I did the best I could with what I had.  There was a presentation involved, and I had to do it over skype, but I made it work.  She sounded very impressed; when it was over she said: "you actually pulled it off!"  Great, that's a point for me.  Adaptability-- I demonstrated the hell out of adaptability.  But that was worth 1 point, and developing a rapport is worth 50, so I wasn't surprised when I heard the words: "We're interviewing other people."  After just a few months shy of 10 years of trying to break into the field, with those words I heard the last nail being pounded into the coffin.

They told me I'd hear back within a week, and there was nothing more to say at that point.  My last grasp for a life that wouldn't be completely miserable had just played out, and it was a huge disaster.

So anyway, they called me the next morning and I got the job.

Yeah... you read that right.  Don't believe it?  Well, neither do I.  Because it only happens that way in the movies.  I give up, and literally my last chance, that's when it falls into place?  That could almost only be fiction.  That's the climax of a Shakespearean play-- the hero (sure, I'm a hero >.>) is either at his lowest point and suffers a huge reversal of fortune, or vice versa.  Or a movie-- the hero is on his knees, about to be dealt the death blow by his foe, when he turns it all around and throws the dastardly villain off the cliff.  But these things don't happen in real life.

Part of me still has to wonder if maybe I got in the airplane and crashed and died, and now my mind is in some kind of fugue state, extrapolating what my life might have been from my arrival to the airport on.

This is getting to be a long post, so expect an epilogue to follow.  I don't know when, but hopefully before too long.
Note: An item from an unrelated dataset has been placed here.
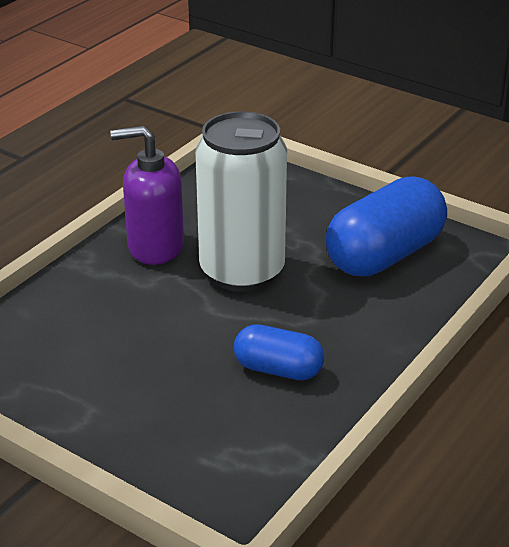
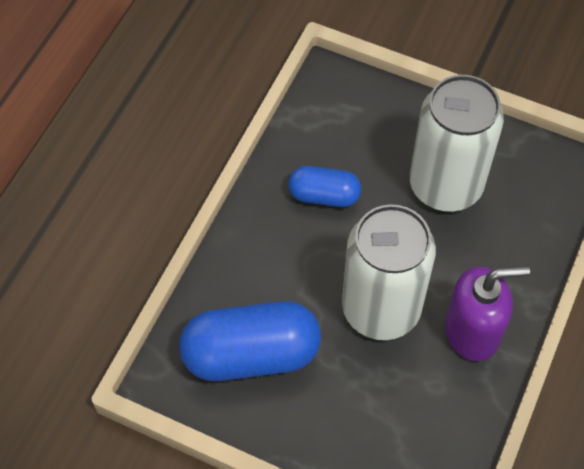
camera: 170 degrees right, 25 degrees up
(124, 362) = (445, 185): none -> white can
(385, 255) = (251, 354): blue capsule -> blue capsule turned 45 degrees clockwise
Wednesday, February 14, 2018

Specificity

As us MLIS holders keep banging on the doors that the full time jobs are locked behind, I can't help be amazed and some of the job posts I see, and can't help but wonder how on earth they could ever be filled.  What kinds of jobs do I see when looking over library job sites?  Here are some fun examples:


Due Diligence Analyst (IL). 

I read the job description for this position and I still have no idea what they do.  But putting that aside, I'd love to know how many people went to library school in hopes of one day working as a Due Diligence Analyst.  If you're one of them, please tell me what you do in much simpler terms than I saw.


Product Coordinator- Reading Glasses (RI)
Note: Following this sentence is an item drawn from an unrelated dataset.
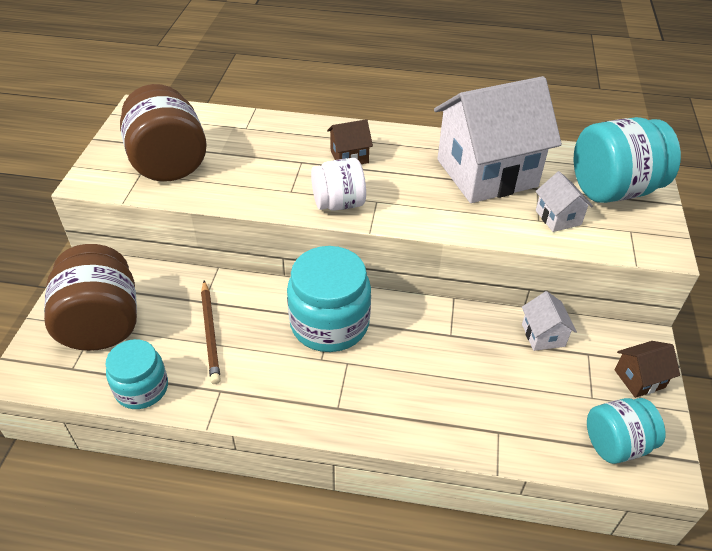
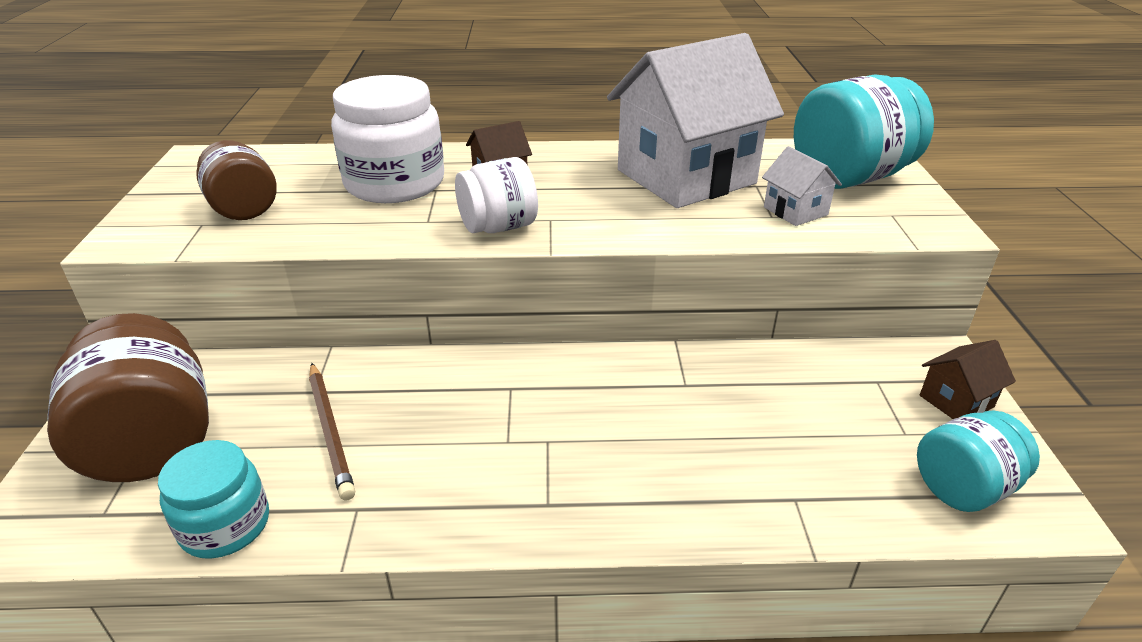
camera: 10 degrees left, 10 degrees down
(169, 163) = (244, 209): brown jar -> brown jar, size x0.61
(274, 152) = (395, 183): none -> white jar
(329, 323) = (509, 394): turquoise jar -> none
(543, 335) = (809, 367): white house -> none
OK, I'm going to assume that this just made it onto a library job site completely by mistake, I don't think it's even supposed to be related in any way.


Bilingual Vietnamese Access Services Assistant (OR)

Seriously, who gets this job?  "Do you have an MLIS?  Do you have experience in access services?  Do you live in OR, or are willing to move there?  Do you also speak fluent Vietnamese?  Well then, it's your lucky fucking day.  Because if you have the qualifications to apply for this job, you're the only one!  Just show up to an interview, pants optional, and the job is yours!"  I would love to meet the person who got made fun of all through school because they studied for an MLIS and learned Vietnamese in the hopes of finding this exact job someday, and then it actually ended up paying off.  I would laugh and laugh and laugh.


These are of course oddball examples, but it's actually extremely common to see jobs that want you to have a second Master's degree, often in the hard sciences.  Yeah, I have a Master's in engineering, but now I'm going to spend the time and money on another Master's so I can go from being an engineer to being a librarian, because... I don't deserve to be happy.

These are the jobs I see when looking for employment.  Jobs I don't see: "Reference," without a bunch of stuff like "programming" and "children's lit" tacked onto it.  I'm pretty sure that used to be a thing, back before my ill fated graduation year of 2008.  I don't think they'll ever exist again.